- [課題 A] 「日の丸・君が代」処分をめぐる声明から、「東京都の公務員は、処分が妥当」から「教育破壊の暴挙を糾弾します。」までを一字一句そのまま書き写してください。

- [文書の抜粋]
▽

声明・2004.4.5.

 

東京都の公務員は、処分が妥当でないと思うとき、直接裁判に訴えることはできません。人事委員会に対して「不服審査請求」を行い、その裁定を経なければいけません。しかし、人事委員会は裁定を引き延ばすことにより、裁判への移行を妨げています。この声明は、のちの「被処分者の会」の準備委員会が人事委員会に宛てたものです。当時の不安と混乱を表しています。ぜひ、ご一読を。

 

「日の丸・君が代」不当処分撤回を求める
人事委員会への審査請求の申立にあたっての声明

2004年3月30日、東京都教育委員会は都立高校での卒業式における「国歌斉唱」時の不起立者等176人に対して、不当にも戒告処分の決定を強行しました。(注:1)私たちは、満身の怒りをこめて、都教委による教育破壊の暴挙を糾弾します。

△

- [課題 B] 記録のうち、「common name: Cowslip」を含む行から記録の最後の行までを、Markdownの表に変換してください。表の列は「番号」と「内容」の二つとし、空行は除いてください。

- [表示情報]
▽

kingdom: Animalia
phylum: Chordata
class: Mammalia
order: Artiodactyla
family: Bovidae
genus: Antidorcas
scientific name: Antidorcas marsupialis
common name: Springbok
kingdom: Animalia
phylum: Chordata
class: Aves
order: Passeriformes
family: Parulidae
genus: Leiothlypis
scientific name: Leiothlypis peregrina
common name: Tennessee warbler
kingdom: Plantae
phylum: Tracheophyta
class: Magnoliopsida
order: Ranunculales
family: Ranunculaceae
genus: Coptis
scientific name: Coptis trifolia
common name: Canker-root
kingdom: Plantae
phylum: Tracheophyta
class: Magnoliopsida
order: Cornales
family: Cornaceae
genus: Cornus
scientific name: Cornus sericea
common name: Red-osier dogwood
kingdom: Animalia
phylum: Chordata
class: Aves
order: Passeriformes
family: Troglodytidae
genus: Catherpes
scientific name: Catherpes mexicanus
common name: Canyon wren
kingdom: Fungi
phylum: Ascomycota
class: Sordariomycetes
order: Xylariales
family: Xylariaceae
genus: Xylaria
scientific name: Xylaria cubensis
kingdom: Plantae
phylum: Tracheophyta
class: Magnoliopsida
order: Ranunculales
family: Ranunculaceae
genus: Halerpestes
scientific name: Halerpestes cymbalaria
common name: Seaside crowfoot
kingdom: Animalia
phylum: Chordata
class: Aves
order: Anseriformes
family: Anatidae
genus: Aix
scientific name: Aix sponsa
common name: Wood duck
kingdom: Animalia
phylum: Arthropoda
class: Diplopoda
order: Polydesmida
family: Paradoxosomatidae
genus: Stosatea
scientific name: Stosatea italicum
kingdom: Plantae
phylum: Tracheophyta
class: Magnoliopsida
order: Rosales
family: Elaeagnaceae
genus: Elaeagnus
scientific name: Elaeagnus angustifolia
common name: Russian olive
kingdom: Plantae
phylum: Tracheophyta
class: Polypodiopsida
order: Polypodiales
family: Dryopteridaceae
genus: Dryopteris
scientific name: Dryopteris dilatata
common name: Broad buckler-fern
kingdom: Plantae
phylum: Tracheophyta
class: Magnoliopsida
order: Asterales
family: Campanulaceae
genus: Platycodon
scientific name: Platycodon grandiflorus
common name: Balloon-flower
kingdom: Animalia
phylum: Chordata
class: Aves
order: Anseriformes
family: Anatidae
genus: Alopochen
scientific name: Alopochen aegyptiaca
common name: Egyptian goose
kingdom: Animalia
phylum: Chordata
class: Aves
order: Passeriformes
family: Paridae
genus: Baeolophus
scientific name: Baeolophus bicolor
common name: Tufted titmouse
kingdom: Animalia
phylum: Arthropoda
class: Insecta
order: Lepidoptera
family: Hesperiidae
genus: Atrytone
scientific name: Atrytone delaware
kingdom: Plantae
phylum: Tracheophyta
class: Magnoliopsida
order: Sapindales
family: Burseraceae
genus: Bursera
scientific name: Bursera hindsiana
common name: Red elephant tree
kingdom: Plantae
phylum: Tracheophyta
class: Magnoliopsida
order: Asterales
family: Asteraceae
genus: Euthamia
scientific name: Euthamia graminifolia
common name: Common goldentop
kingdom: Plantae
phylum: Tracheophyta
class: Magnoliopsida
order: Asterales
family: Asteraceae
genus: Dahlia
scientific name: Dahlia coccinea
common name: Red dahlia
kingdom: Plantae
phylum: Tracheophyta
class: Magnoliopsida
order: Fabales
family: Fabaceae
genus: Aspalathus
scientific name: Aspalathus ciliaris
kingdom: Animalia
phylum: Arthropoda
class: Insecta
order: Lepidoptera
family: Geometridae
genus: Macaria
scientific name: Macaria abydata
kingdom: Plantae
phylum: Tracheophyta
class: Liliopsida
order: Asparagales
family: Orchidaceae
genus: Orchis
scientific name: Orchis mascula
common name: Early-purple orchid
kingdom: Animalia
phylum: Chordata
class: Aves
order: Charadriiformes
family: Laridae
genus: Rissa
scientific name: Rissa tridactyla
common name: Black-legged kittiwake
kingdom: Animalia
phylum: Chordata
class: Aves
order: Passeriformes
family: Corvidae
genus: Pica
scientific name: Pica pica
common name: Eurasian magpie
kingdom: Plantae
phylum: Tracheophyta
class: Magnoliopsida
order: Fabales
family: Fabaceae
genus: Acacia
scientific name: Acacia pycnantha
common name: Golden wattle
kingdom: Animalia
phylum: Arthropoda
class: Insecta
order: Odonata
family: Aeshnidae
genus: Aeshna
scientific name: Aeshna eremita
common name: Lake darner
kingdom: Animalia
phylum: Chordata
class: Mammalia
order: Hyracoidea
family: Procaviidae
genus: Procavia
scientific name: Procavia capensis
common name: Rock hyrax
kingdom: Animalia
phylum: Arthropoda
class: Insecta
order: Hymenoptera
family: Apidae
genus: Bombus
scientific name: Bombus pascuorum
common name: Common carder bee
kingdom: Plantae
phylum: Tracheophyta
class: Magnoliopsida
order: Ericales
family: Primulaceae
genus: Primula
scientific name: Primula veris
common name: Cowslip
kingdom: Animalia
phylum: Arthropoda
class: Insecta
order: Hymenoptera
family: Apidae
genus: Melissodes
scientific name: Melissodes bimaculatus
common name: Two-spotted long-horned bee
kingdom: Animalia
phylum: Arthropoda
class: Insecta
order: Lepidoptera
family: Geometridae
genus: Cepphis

△

- [期待される出力 A]
東京都の公務員は、処分が妥当でないと思うとき、直接裁判に訴えることはできません。人事委員会に対して「不服審査請求」を行い、その裁定を経なければいけません。しかし、人事委員会は裁定を引き延ばすことにより、裁判への移行を妨げています。この声明は、のちの「被処分者の会」の準備委員会が人事委員会に宛てたものです。当時の不安と混乱を表しています。ぜひ、ご一読を。

 

「日の丸・君が代」不当処分撤回を求める
人事委員会への審査請求の申立にあたっての声明

2004年3月30日、東京都教育委員会は都立高校での卒業式における「国歌斉唱」時の不起立者等176人に対して、不当にも戒告処分の決定を強行しました。(注:1)私たちは、満身の怒りをこめて、都教委による教育破壊の暴挙を糾弾します。

- [期待される出力 B]
| 番号 | 内容 |
|---|---|
| 1 | common name: Cowslip |
| 2 | kingdom: Animalia |
| 3 | phylum: Arthropoda |
| 4 | class: Insecta |
| 5 | order: Hymenoptera |
| 6 | family: Apidae |
| 7 | genus: Melissodes |
| 8 | scientific name: Melissodes bimaculatus |
| 9 | common name: Two-spotted long-horned bee |
| 10 | kingdom: Animalia |
| 11 | phylum: Arthropoda |
| 12 | class: Insecta |
| 13 | order: Lepidoptera |
| 14 | family: Geometridae |
| 15 | genus: Cepphis |